There is safety in truth. When we can accept that what we are being told is true, we can balance our fears and make wise choices. When we are being lied to, we are robbed of this privilege. Dishonesty is a vehicle for control that has the effect of altering our sense of reality in a way that can be truly damaging. Even white lies can create alternate realities between people that would otherwise share complete trust. The manufactured realities that occur when we are lied to can truly make us crazy as we no longer know what is real and what is fiction. This is called gaslighting.

We are all being gaslighted on a regular basis. Sanitation of our realities causes us to project our personalities in ways that are not indicative of our true selves. This is how we gaslight the world into accepting us. This becomes so common we learn to just assume that others are doing the same thing. Our manufactured realities skew our ability to value authenticity. The people who tell us the truth then become the villainss of the world, while the people who tell us the lies become our heroes.

This is how we create a gaslighted society. Instagram filters that change our appearance and mendacities that we can spread on the internet with no reprisal have created a gaslighted society where there appears to be no escape route. It has become the rule rather than the exception to withhold truths that are unflattering and promote our facades for self-serving reasons. We can buy books that teach us how to do this. There are internet chat groups that will coach you on how to lie or bend the truth to get laid or land a job.

This is the game now. The best liars make the most progress it seems. I would say that eventually when the truth comes out there will be consequences, but that is naïve. There aren’t always consequences for the liar, but there are always consequences for the victim. The victim can no longer accept their reality. The victim now questions everything they are told and takes nothing at face value. We become jaded, paranoid, and skeptical at every turn. This is viewed as wise, but there is another option to embrace.
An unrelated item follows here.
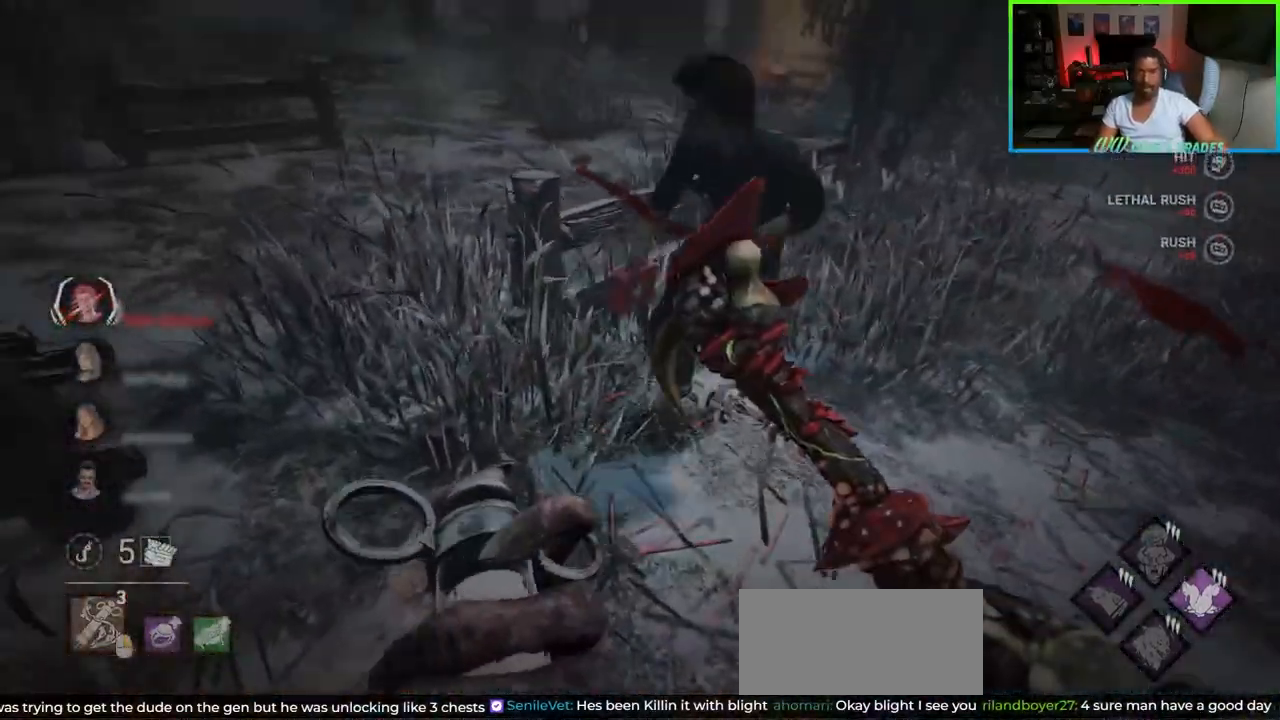
{"keys": ["shift", "w"], "mouse": [], "events": [[300, "a", "down"], [467, "a", "up"]]}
There’s a great book called 7 Habits of Highly Effective People. I love this book for many reasons but my favorite thing about it is that it begins with describing what is called the “inside out approach”. The premise of this is that unless you develop yourself emotionally and ethically from the inside, you will fail to develop the types of relationships and make the choices that will benefit you over the long run. I find this to be quite true.
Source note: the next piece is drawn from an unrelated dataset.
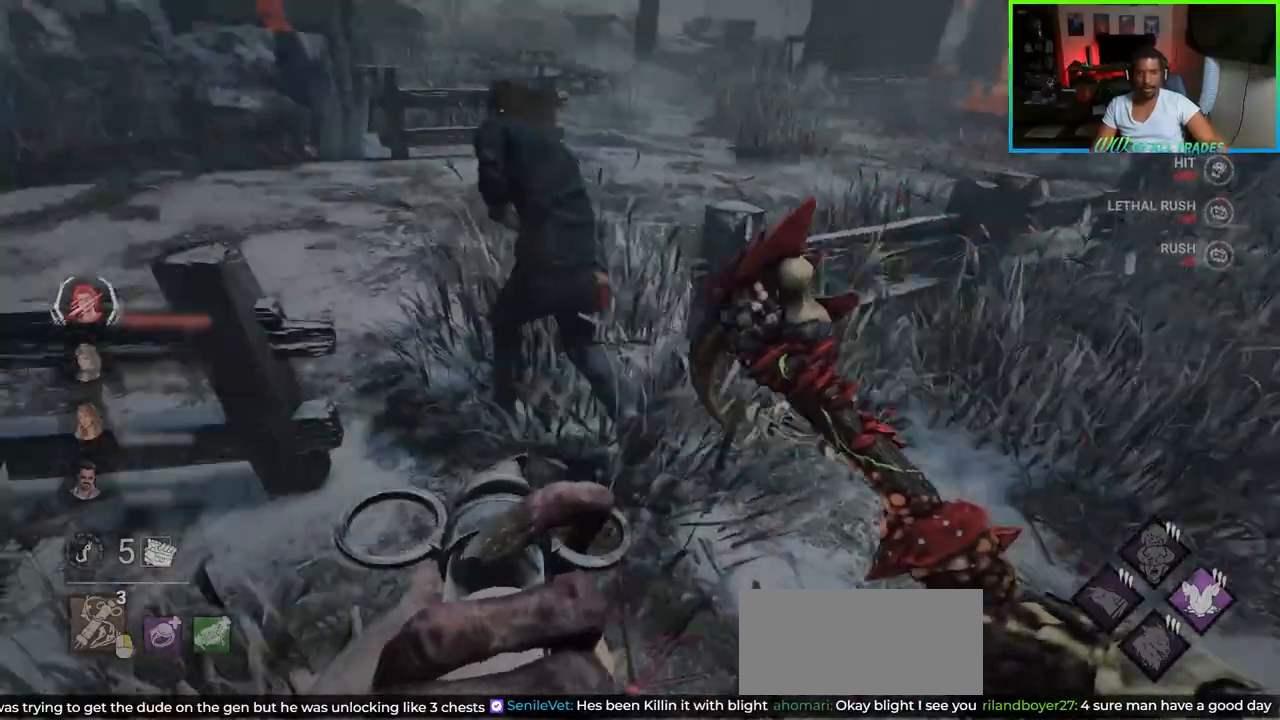
{"keys": ["shift", "w"], "mouse": [], "events": []}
We see people that behave unethically advance in life all of the time. This can make us angry and wish we could suspend our own morality to do the same. However, if we pay attention we will see that success obtained this way leaves a darkness under the mask of success. When we cultivate relationships and goals based on ethics, truth, and compassion, what we obtain is golden. It is immutable in its value. This is the difference between gaslighting your way to goals and remaining authentic.

The problem is that it can be supremely frightening to pursue goals this way. We may wish to be authentic but feel that others will take advantage of our honesty and hurt us. Betrayal of trust can be traumatic. This is why we should never stop trusting ourselves.

Trust yourself. Trust that you have the strength to withstand seeing the truth. This is one of the greatest barriers to authenticity. Sometimes we want to remain gaslighted. We want the reality we created for ourselves to be true, even when we know deep down it isn’t. We can easily narcotize ourselves with another person’s falseness. For gaslighters, the game is to remain in control through withholding of the truth and the communication of messages that feed your ego in just the right ways. We can become insulated in their false reality and become afraid to leave it. This is self-abandonment.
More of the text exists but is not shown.